The BYOD situation is exasperated by employees working from home (due to COVID-19), flexible work schedules, and the employees on the go (traveling). For all these reasons, and others, BYOD has become much more common today than even 5 or 10 years ago. Your company needs to prepare its position on whether to allow BYOD to manage and access corporate data and networks. This is sometimes driven by the sheer cost of providing all remote employees a laptop (not always tenable), combined with the type of data your company processes (low vs. high risk data). No one answer is right for every company. below you will find some common recommendations from CyberHoot.
What does this mean for an SMB?
IT departments must address if and how they will secure personal devices and determine access levels. Most importantly, a defined BYOD security policy should inform and educate employees on how to employ BYOD without compromising organizational data or networks. Important components of BYOD policies include:
- Approved devices allowed to connect (company issued devices being primary)
- Minimum requirements for security software (anti-virus, anti-malware, fully patched systems)
- Security and data ownership and download policies (can employees download company data to these devices?)
- Levels of IT support provided to personal devices (if any)
In a perfect world, SMBs would only grant Internet access to BYOD that are brought to work by employees. Place these devices on a Guest network to allow for personal use such as scheduling doctor’s appointments, taking emergency family calls etc.

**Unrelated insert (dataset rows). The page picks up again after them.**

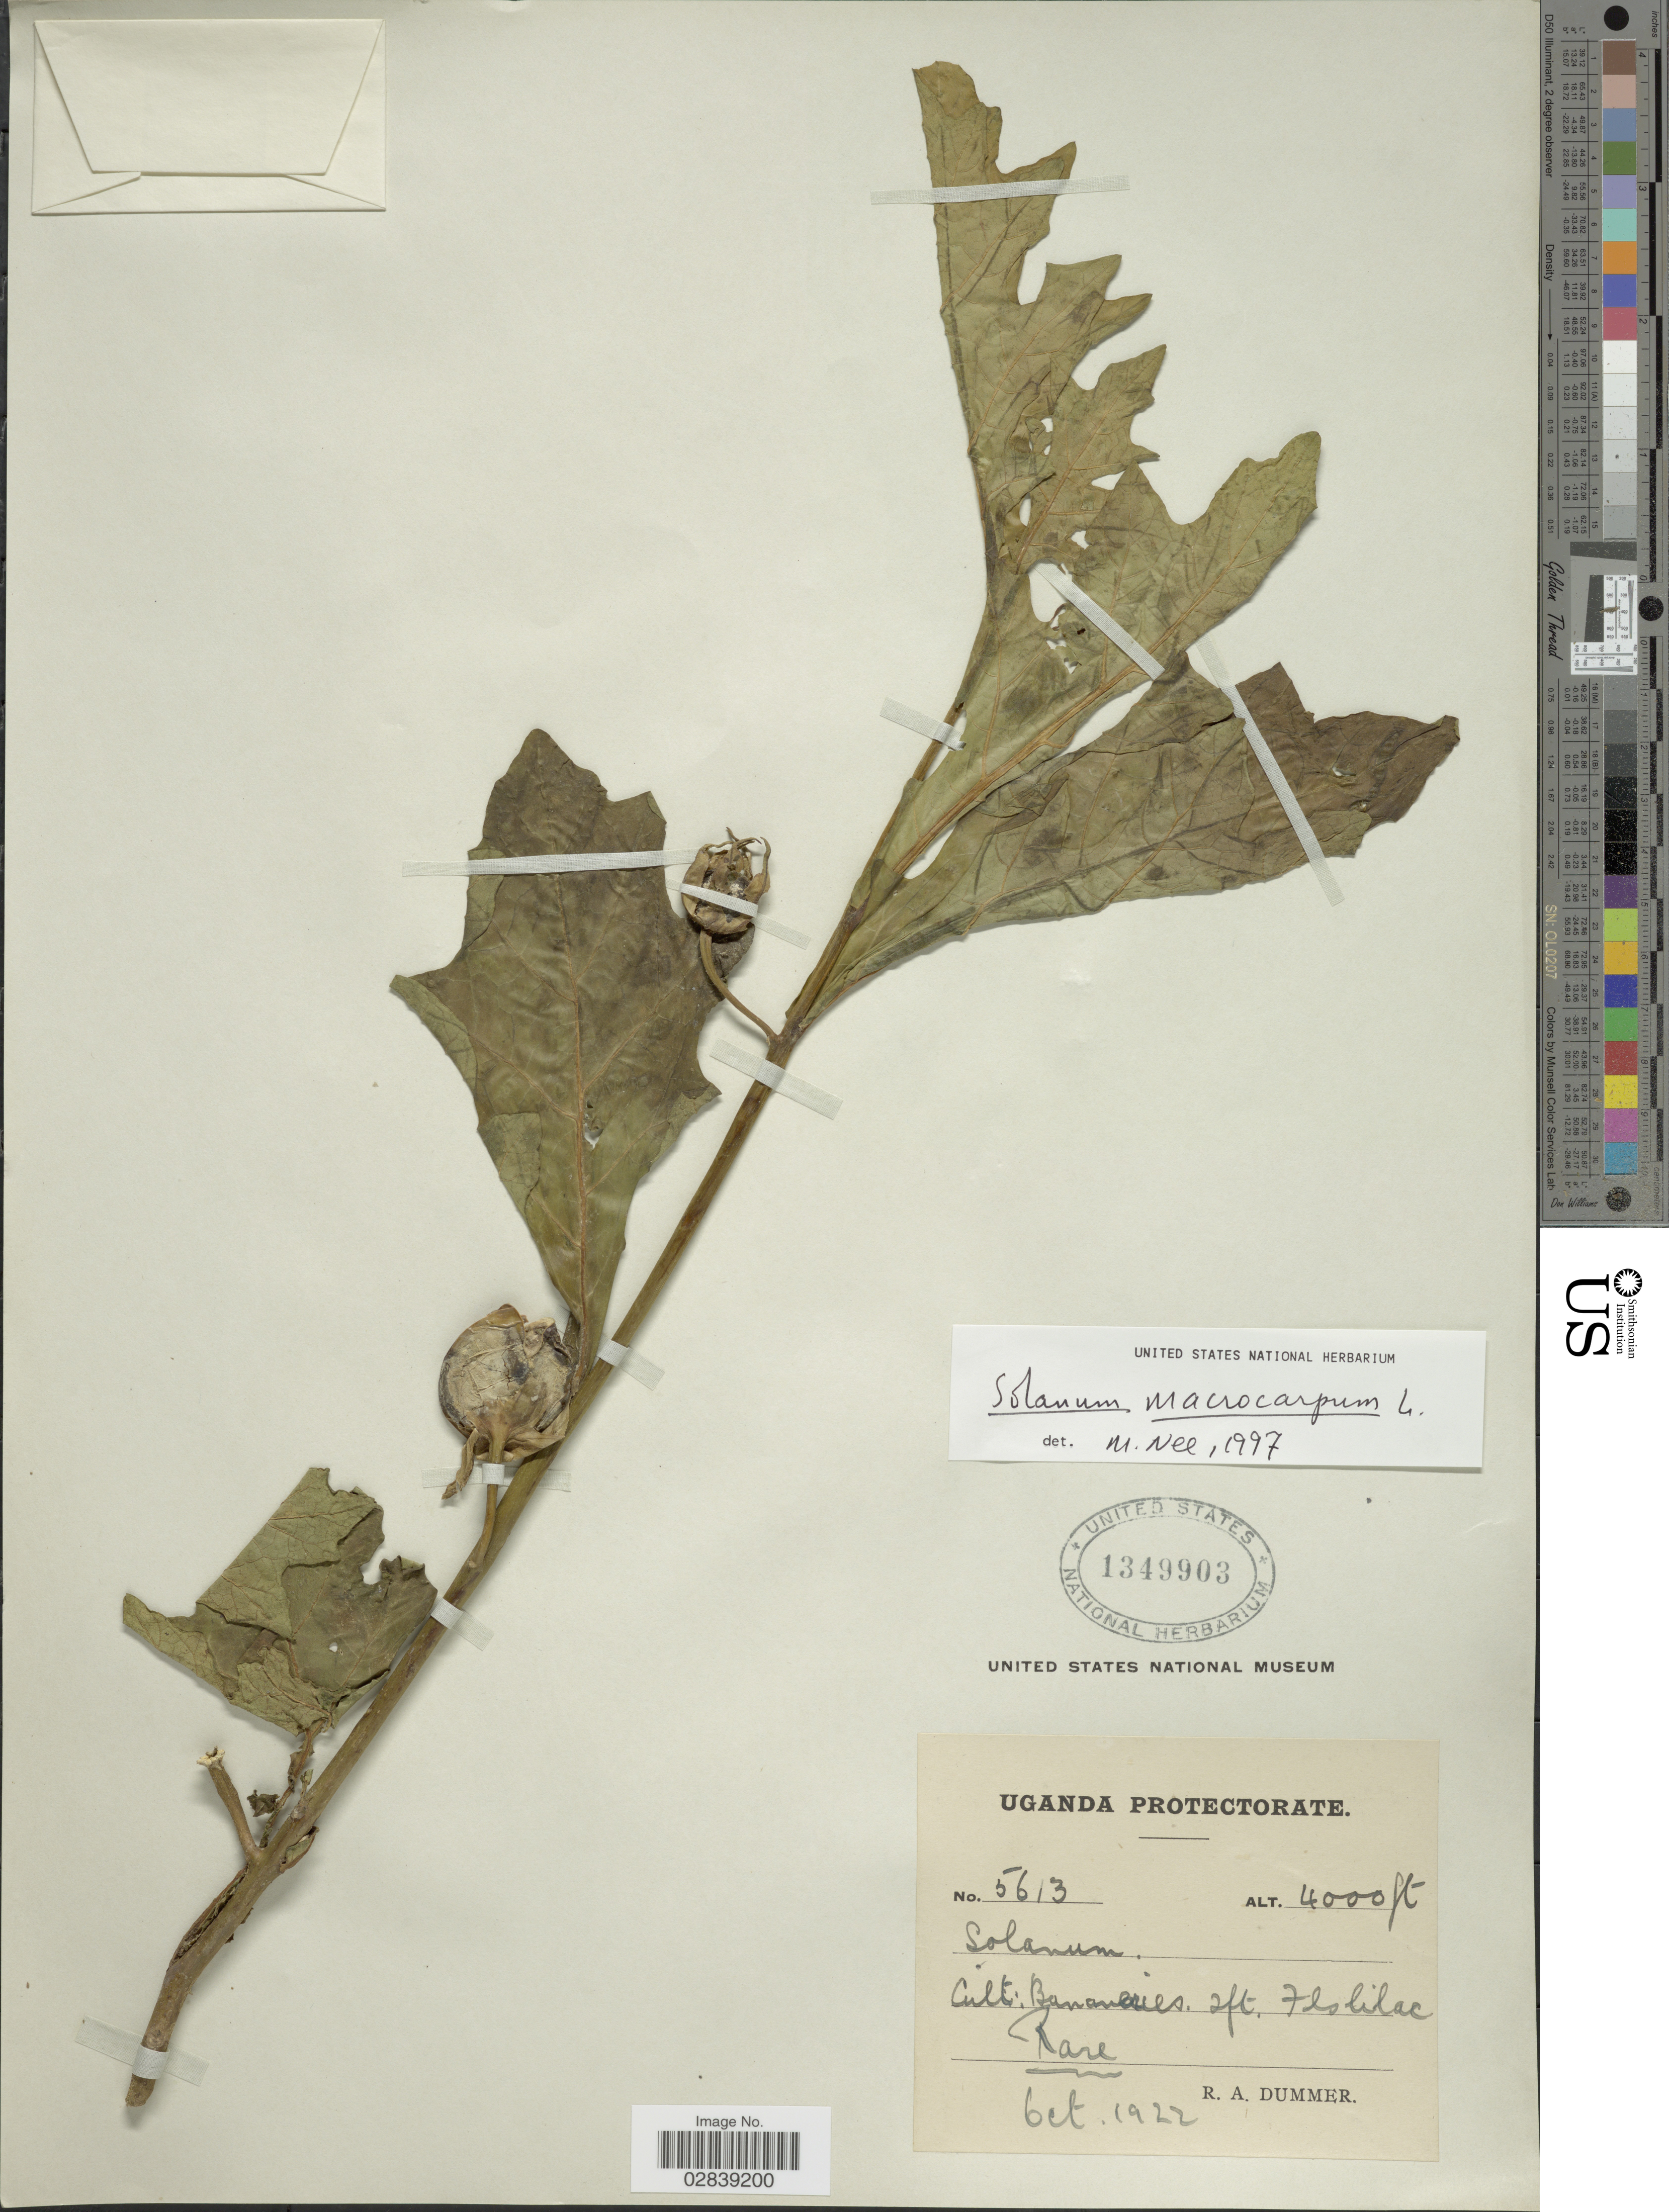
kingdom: Plantae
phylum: Tracheophyta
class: Magnoliopsida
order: Solanales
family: Solanaceae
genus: Solanum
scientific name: Solanum macrocarpon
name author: L.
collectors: R. A. Dümmer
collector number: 5613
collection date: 1922-10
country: Uganda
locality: Cult.: Bananeries.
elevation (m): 1219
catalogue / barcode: US 1349903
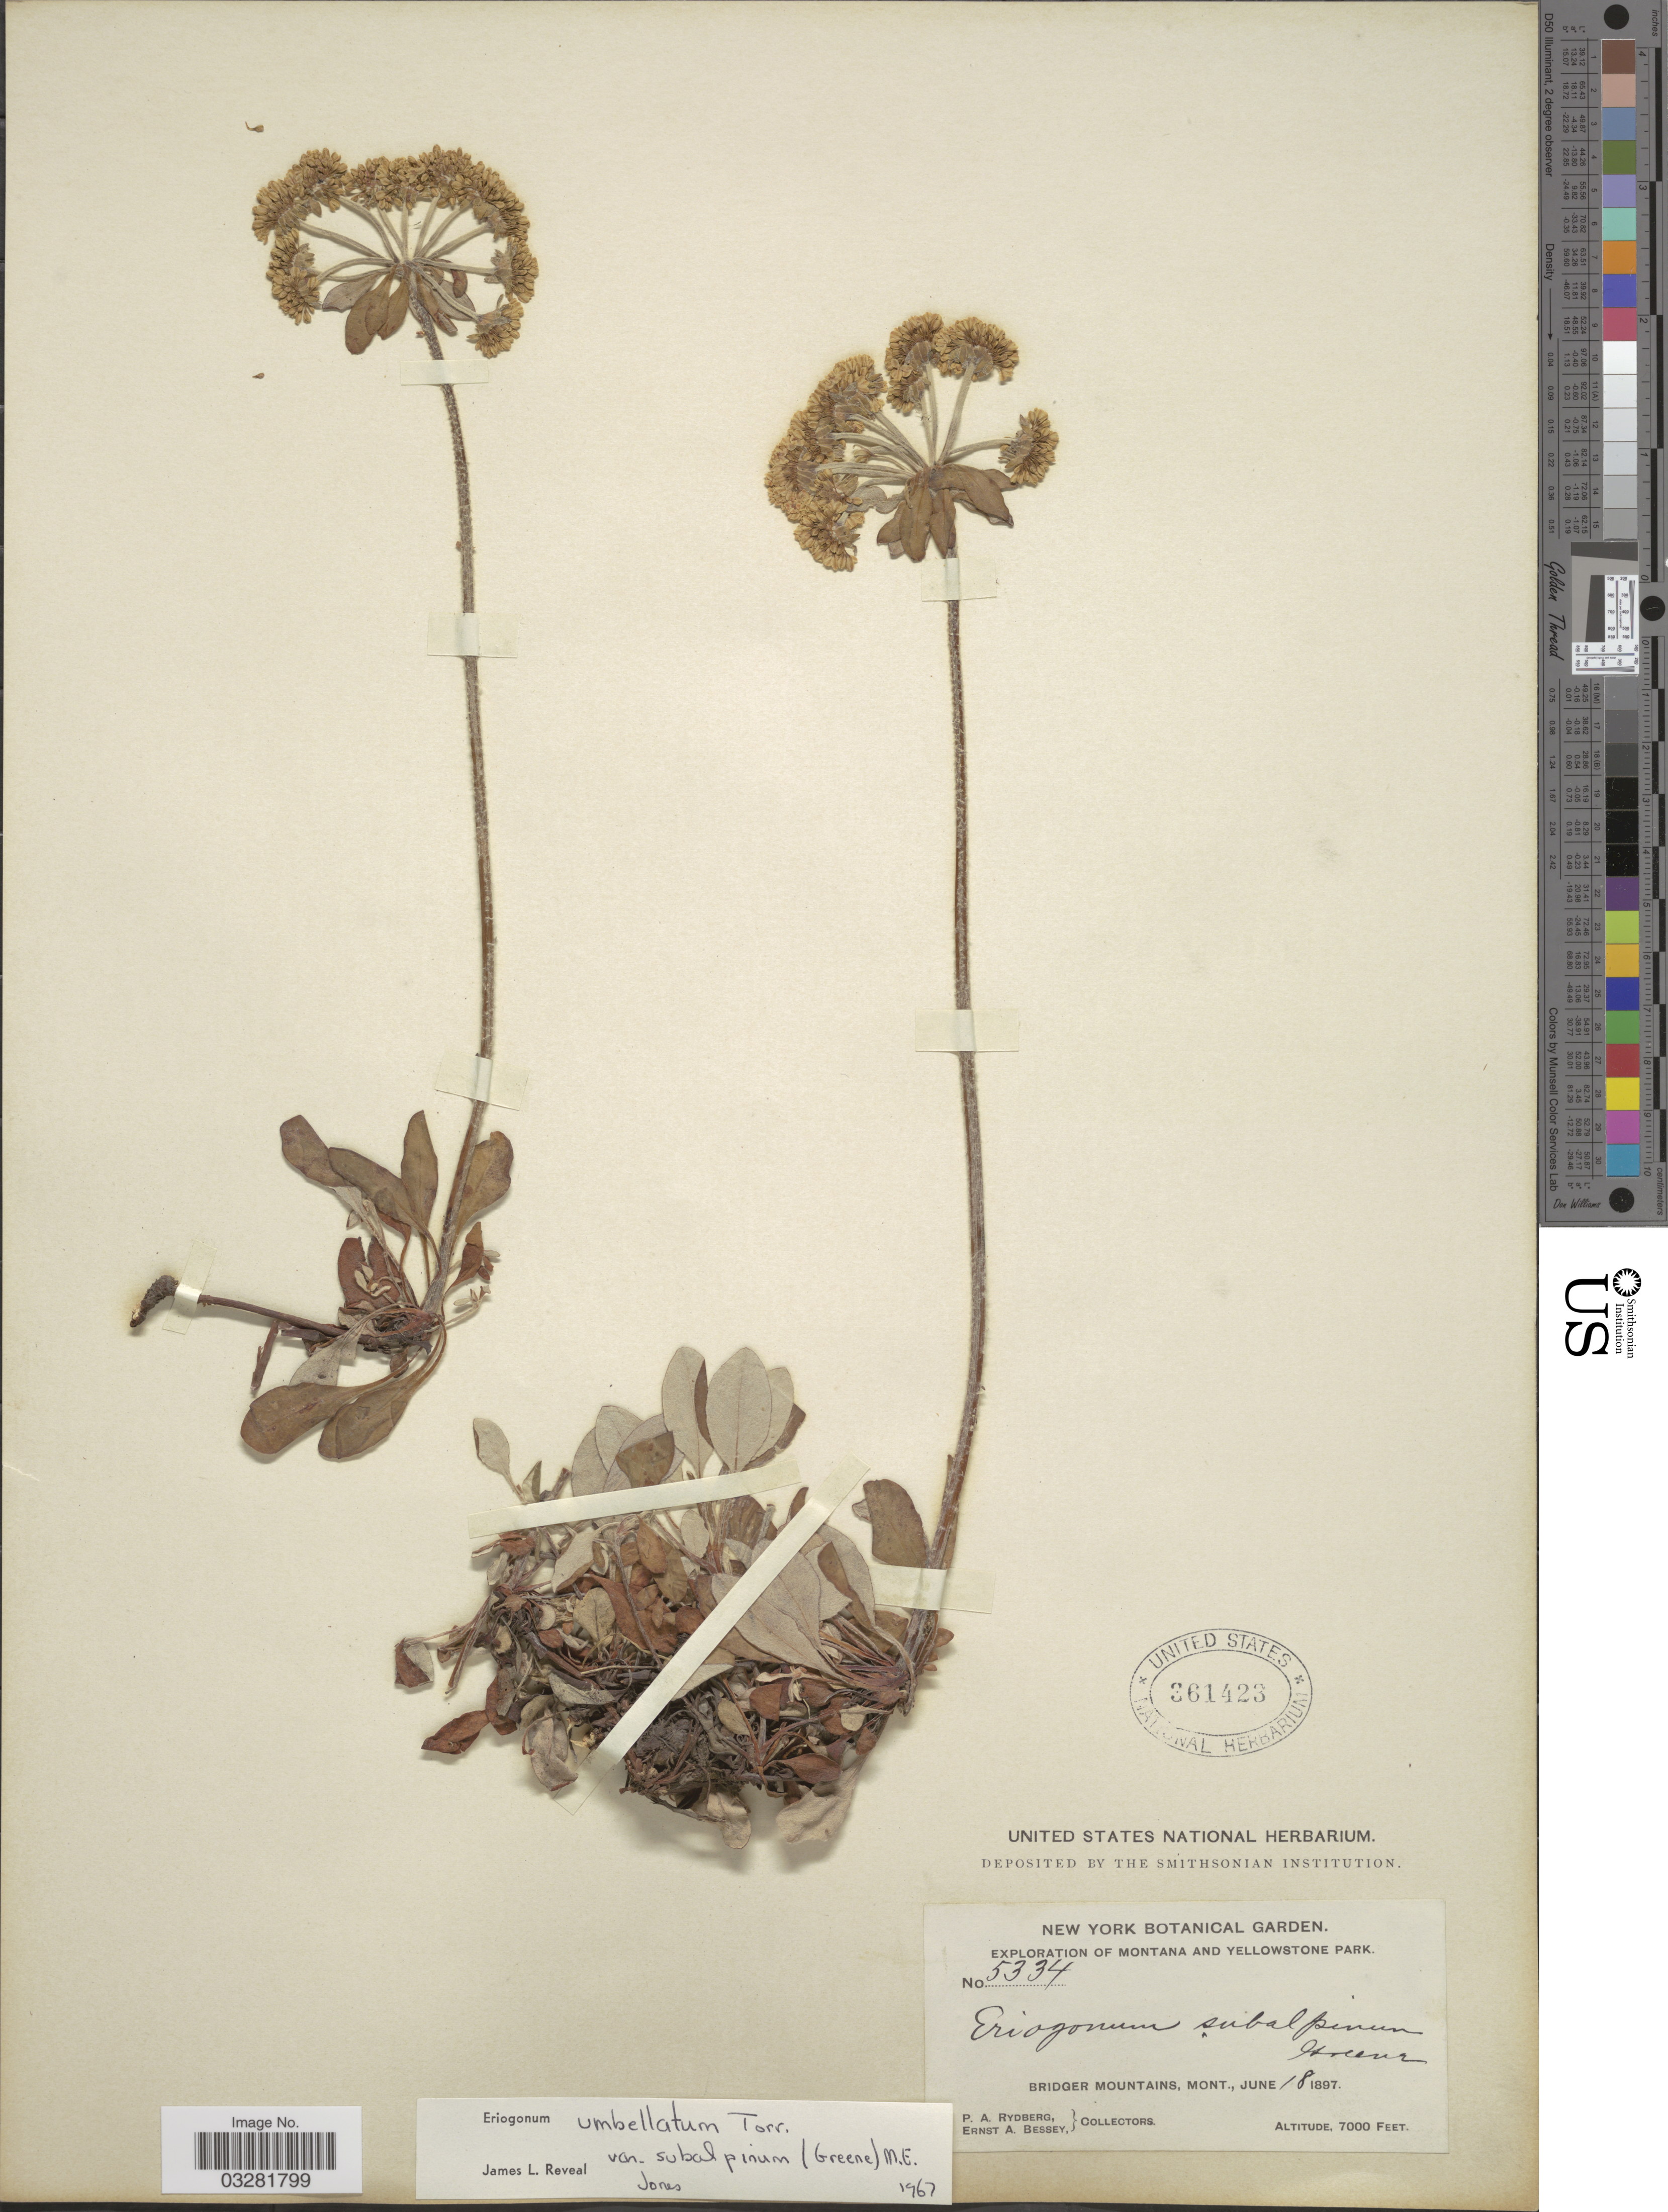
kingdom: Plantae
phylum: Tracheophyta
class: Magnoliopsida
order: Caryophyllales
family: Polygonaceae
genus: Eriogonum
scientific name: Eriogonum umbellatum var. subalpinum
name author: M.E. Jones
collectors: P. A. Rydberg & E. A. Bessey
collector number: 5334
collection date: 1897-06-18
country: United States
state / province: Montana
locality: Montana and Yellowstone Park. Bridger Mountains.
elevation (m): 2134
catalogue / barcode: US 361423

Unfortunately, we live in a world that’s far from perfect. With COVID many businesses were forced to allow BYOD to connect and manage company data. In these cases, communicate clearly your expectations to each employee. Have them sign off on a purpose-built Mobile Device Management policy with prescriptions and prohibitions as outlined above.
Strong BYOD security integrates with your overall IT security and use policies. It is advisable to prevent BYOD from connecting to your trusted or privileged network, but CyberHoot recognizes that is not always possible.